Why does function composition require parentheses?

Question

Let's say I want to compose Text.pack with Text.strip.

:t (.) produces: (b -> c) -> (a -> b) -> a -> c

:t (Text.pack) produces: String -> Text

:t (Text.strip) produces: Text -> Text

So substituting strip for (b -> c) gives: b = Text c = Text

Substituting pack for (a -> b) gives: a = String b = Text

Lets verify: :t strip . pack produces: strip . pack :: String -> Text

ok, great lets try it:

strip.pack " example "

Produces:

Couldn't match expected type ‘a -> Text’ with actual type ‘Text’
Relevant bindings include
  it :: a -> Text (bound at <interactive>:31:1)
Possible cause: ‘pack’ is applied to too many arguments
In the second argument of ‘(.)’, namely ‘pack "    example     "’
In the expression: strip . pack "    example     "

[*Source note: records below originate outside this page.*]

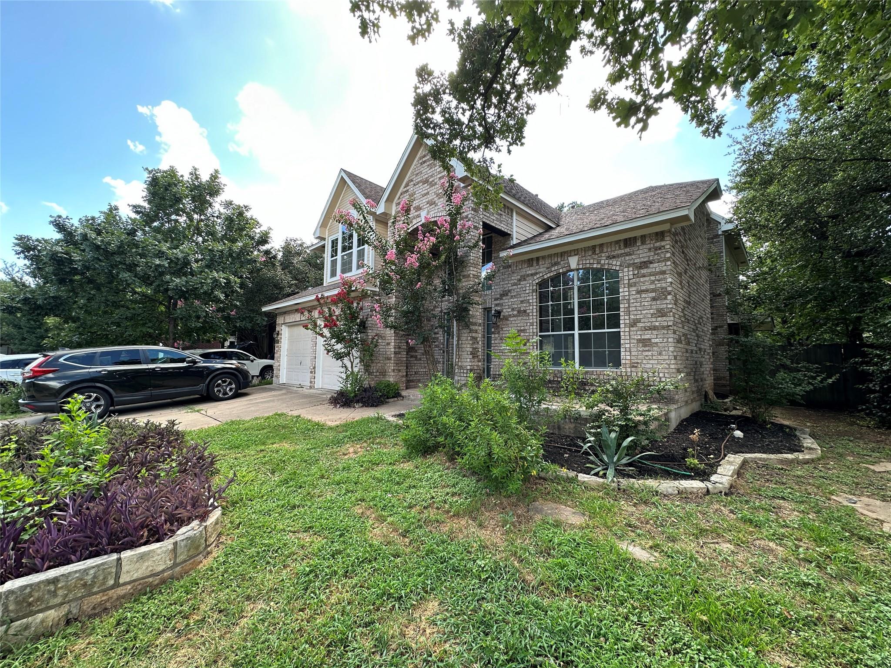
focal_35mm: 14
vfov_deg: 85.7
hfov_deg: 102.1
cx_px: 446
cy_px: 334
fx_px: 360
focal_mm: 2.22
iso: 40
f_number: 2.2
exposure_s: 1/177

(strip . pack) " example " works as expected.... why?

Answer 1

Function application has a higher priority than composition.

strip.pack " example " is equivalent to strip.(pack " example "). This is one reason why people use $ to "suppress" application until after all the functions have been composed:

strip . pack $ "    example     "

Answer 2

Function application has an higher precedence over the function composition operator.